Yemen’s Houthi militia posted a video Monday, showing its forces hijacking the Galaxy Leader ship, a day after announcing it had seized the vessel in the Red Sea as a show of support for the “oppressed Palestinian people.”
The video, verified for authenticity by The New York Times, shows at least 10 armed men on the deck of the roughly 600-foot-long ship after jumping from a military helicopter hovering just above.
Most of the video appears to come from cameras attached to the men’s heads and follows them as they take control of the bridge from the crew members. A later section of the video, taken from a distance, shows a handful of small boats – of a type known to be used by Houthi rebels – moving around and alongside the ship. One displays a Yemeni flag used by the Houthis as well as a Palestinian flag; the same flags now fly on the Galaxy Leader.
The Galaxy Leader’s whereabouts have been unclear since Saturday, when its last received location signal showed it in the Red Sea, between Saudi Arabia and Sudan. But the new video contains clues to when and where the ship was hijacked.

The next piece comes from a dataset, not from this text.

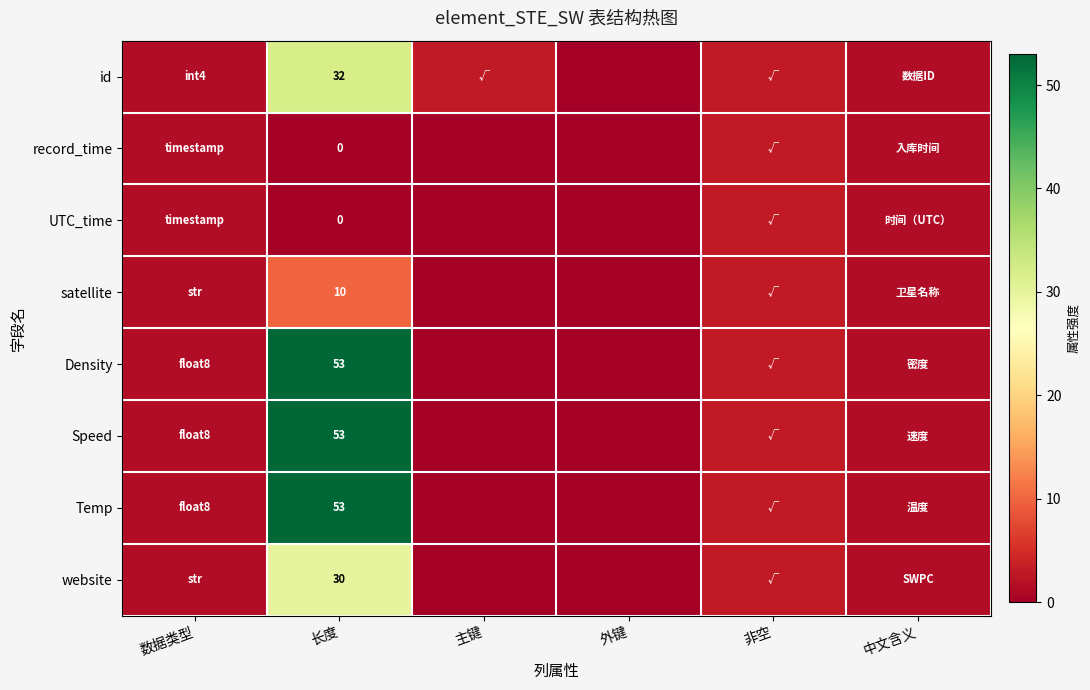

What is the difference between the highest and lowest values at 长度?

53.0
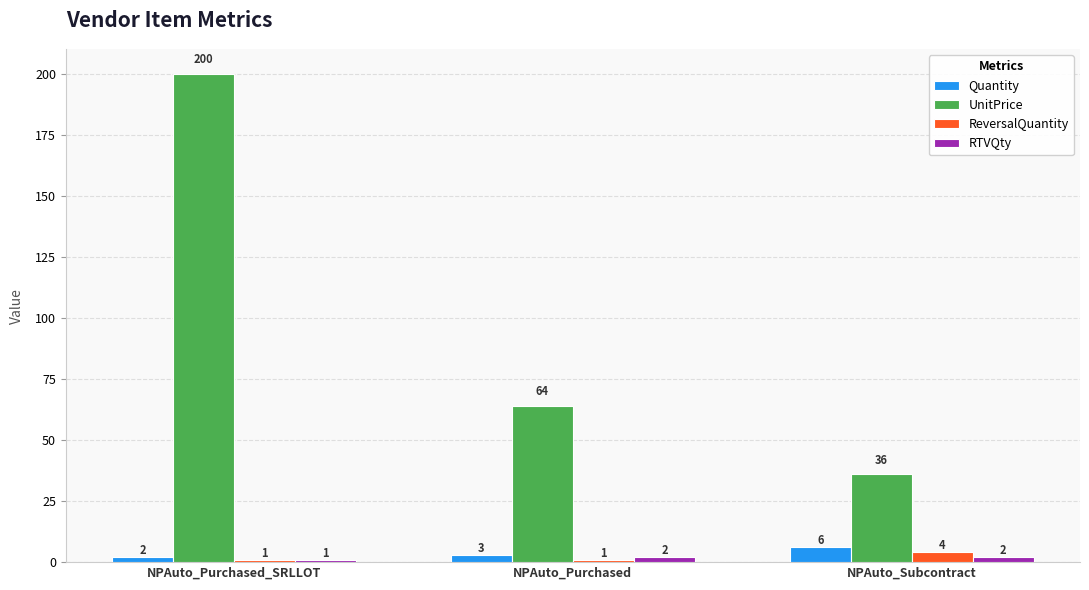

Between NPAuto_Purchased_SRLLOT and NPAuto_Subcontract, which series saw the biggest shift?

UnitPrice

A clock on the wall of the Galaxy Leader’s bridge in the video shows a time just after 1 p.m. Additionally, a navigation computer screen shows that the ship has traveled nearly three-quarters of the coast of Yemen. The evidence suggests that Houthi fighters took control of the ship when it was within quick and easy striking distance of the Yemen coast, rather than further north in the middle of the Red Sea.
A Times analysis of a satellite image captured Sunday morning local time – hours before the time shown on the bridge clock – offers further evidence that the Galaxy Leader had traveled several hundred miles beyond its last known location. In the image, a ship whose visual characteristics and dimensions indicate that it is the Galaxy Leader transits the Red Sea, near the Yemeni Zubair island group. The satellite image was likely taken just hours before the hijacking. Samir Madani, co-founder of TankerTrackers.com, which monitors global shipping, first spotted the ship in the image.
Hours before the hijacking, the Houthi militia had threatened to target owned and operated Israeli-flagged ships crossing the Red Sea. The Israeli military said the ship was en route to India from Turkey and had an “international crew, with no Israelis.” The ship, listed as a vehicle carrier, is owned by a British company and operated by a Japanese company.
The beneficial owner of the company – that is, the person who exercises control over it, owns more than a quarter of it, or derives substantial economic benefit from it – appears to have at one time been an Israeli billionaire, Rami Ungar, according to the Paradise Papers, a major leak of confidential documents that in 2017 revealed a hidden world of wealth and property.